- **TAREFA PEDIDA A**
Na carta ao senhor Estado, indique todos os números que contam anos de idade ou de duração, sem incluir anos do calendário como 2003.

- **TEXTO DADO**
LIBERALITAS JULIA

Estórias d´Évora

quarta-feira, maio 09, 2007

O estado do ESTADO

"Caríssimo senhor Estado

Não sei se me vai ler, excelentíssimo Senhor, que se afirma, entre outros predicados, como Pessoa de Bem. Sei, sim, que ao longo destes meus 68 anos de existência por diversas vezes fui ludibriado pela Vossa astuta perícia em matéria de negociações. Parabéns por isso. Na minha condição de fraco, para não dizer nulo negociante – várias foram as situações em que, em linguagem vernácula, V.Exª. conseguiu enrolar-me. A última das quais – com reflexos para o resto da minha pobre vida. Falo da “pensão de reforma” que tiveram a caridade de me atribuir – cerca de 800 euros – sempre em trabalho efectivo como regente-agrícola, com cerca de 12 anos em Moçambique, a ganhar (e seguramente a descontar – porque trabalhava para V.Exª.!) mais do triplo do que os meus colegas que tiveram o bom senso de não abandonar o berço-pátrio.

Mais 4 anos, como vereador a tempo-inteiro da Câmara Municipal de Évora, “percebendo”- percebem? - no mínimo 5 vezes mais do que os ditos colegas da chamada função pública.

Pois bem, os meus descontos de Moçambique, com o abençoado tumulto da sua sagrada independência – não sei o que lhes fizeram. A dicotomia privado/estado – Caixa Nacional de Pensões/Caixa Geral de Aposentações – uma baralhação total em que não tive habilidade para me movimentar. Acenou-me V.Exª com os tais não sei quantos contos da “privada”, mais outros não sei quantos contos da chamada pública, e não tive alternativa que não fosse agradecer e abençoar a
Vossa benemérita e caridosa “Tensa”. Mas, fique sabendo, V.Exª. aproveitou-se da minha falta de influências, da minha notável falta de capacidade de manobra - para me ludibriar.

Ponto dois: Tenho carta de condução desde os meus 18 anos. Há, portanto, 50! E tantas têm sido as vicissitudes por que tem passado o seu processo de actualização, que daria uma excelente tese de doutoramento para qualquer estudioso de legislação. Pós-Código Romano. Ou de Hamurabi (para a circulação de carroças e afins, evidentemente!)

Pessoalmente devo confessar que só renovo a carta no dia aziago em que sou interceptado pela prestimosa Brigada de Trânsito. Com uma forte multa em cima, a última de que me recordo no valor de 25 contos, quando tripulava um velho Austin que não valia mais de 15.

Pois bem, actualizei o negregado documento em 2 000, por força da mudança do bilhetinho de cartolina avermelhada para o actual modelo de plástico – menos erosionável e mais fácil de acomodar. E foi-lhe atribuída validade até ao dia não sei quantos de não sei que mês do ano de 2003. Acontece que até 6ª.Fª. à noite (às duas da manhã – ver minha estória anterior neste Jornal) ou os meus documentos nunca foram consultados pela Polícia, ou, se o foram, nunca se aperceberam que a validade da carta expirara ou estava em vias disso. Azar meu! Brigada de Trânsito às 2 da manhã: é contra-ordenação, é CRIME, aplica-se multa, vai pra Tribunal, consultas diversas ao longo de uma hora – até, o meu leitor já sabe, a decisão final de configurar a infracção na moldura de CRIME.

- **TAREFA PEDIDA B**
Escreva, sem qualquer alteração, o trecho das entradas que vai do início das entradas até à linha que contém "scientific name: Motacilla alba", com as duas pontas incluídas.

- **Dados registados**

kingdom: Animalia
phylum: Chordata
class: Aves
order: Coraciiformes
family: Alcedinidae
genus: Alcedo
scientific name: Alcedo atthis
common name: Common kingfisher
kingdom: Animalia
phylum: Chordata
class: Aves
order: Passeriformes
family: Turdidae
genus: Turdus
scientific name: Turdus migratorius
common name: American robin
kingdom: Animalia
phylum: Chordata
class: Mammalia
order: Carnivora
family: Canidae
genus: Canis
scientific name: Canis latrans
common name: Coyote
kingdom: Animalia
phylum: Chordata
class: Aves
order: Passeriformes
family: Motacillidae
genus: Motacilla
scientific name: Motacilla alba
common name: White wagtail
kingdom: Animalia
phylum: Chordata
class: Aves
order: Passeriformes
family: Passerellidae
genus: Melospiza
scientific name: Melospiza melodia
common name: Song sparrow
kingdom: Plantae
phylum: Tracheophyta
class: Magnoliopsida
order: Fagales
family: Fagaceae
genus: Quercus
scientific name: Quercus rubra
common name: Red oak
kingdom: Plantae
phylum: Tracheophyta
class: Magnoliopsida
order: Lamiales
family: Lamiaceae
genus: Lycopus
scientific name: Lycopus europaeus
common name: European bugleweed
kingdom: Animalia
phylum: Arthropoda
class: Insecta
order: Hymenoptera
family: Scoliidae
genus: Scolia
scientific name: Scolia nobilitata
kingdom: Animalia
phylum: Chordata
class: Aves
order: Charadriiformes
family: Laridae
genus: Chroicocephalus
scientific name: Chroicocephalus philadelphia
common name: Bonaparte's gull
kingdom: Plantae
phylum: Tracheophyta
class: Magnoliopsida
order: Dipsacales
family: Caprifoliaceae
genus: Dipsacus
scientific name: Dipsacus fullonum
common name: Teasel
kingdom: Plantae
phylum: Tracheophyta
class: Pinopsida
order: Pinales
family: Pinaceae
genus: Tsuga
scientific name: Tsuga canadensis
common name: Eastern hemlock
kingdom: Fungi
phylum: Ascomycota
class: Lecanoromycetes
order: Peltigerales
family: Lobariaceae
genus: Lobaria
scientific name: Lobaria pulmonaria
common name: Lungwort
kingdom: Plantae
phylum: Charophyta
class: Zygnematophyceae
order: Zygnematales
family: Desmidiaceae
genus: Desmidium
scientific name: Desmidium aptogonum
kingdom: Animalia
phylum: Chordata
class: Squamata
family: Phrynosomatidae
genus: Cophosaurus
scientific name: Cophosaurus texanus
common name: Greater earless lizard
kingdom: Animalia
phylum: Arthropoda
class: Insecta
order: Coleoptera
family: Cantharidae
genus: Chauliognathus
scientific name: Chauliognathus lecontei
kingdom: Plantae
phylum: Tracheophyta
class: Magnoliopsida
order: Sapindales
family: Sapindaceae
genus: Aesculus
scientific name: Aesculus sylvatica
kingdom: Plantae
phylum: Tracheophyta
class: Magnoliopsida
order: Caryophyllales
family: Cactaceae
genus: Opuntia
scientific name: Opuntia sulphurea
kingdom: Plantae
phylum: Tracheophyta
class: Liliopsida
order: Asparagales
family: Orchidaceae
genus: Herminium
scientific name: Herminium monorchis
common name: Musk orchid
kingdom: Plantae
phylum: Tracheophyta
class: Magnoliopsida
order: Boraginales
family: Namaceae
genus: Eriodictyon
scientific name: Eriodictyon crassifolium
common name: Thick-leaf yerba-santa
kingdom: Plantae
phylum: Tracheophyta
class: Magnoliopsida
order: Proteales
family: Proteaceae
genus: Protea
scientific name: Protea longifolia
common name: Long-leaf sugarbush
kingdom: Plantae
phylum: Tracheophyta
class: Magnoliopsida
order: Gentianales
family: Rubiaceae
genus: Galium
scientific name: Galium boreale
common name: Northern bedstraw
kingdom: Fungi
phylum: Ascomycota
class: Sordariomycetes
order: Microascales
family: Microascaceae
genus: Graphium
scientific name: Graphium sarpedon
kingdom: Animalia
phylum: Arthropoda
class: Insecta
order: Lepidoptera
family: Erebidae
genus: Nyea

- **RESULTADO CORRETO A**
68 (anos de existência)
12 (anos em Moçambique)
4 (anos como vereador a tempo inteiro)
18 (idade desde a qual tem carta de condução)
50 (anos com carta de condução)

- **RESULTADO CORRETO B**
kingdom: Animalia
phylum: Chordata
class: Aves
order: Coraciiformes
family: Alcedinidae
genus: Alcedo
scientific name: Alcedo atthis
common name: Common kingfisher
kingdom: Animalia
phylum: Chordata
class: Aves
order: Passeriformes
family: Turdidae
genus: Turdus
scientific name: Turdus migratorius
common name: American robin
kingdom: Animalia
phylum: Chordata
class: Mammalia
order: Carnivora
family: Canidae
genus: Canis
scientific name: Canis latrans
common name: Coyote
kingdom: Animalia
phylum: Chordata
class: Aves
order: Passeriformes
family: Motacillidae
genus: Motacilla
scientific name: Motacilla alba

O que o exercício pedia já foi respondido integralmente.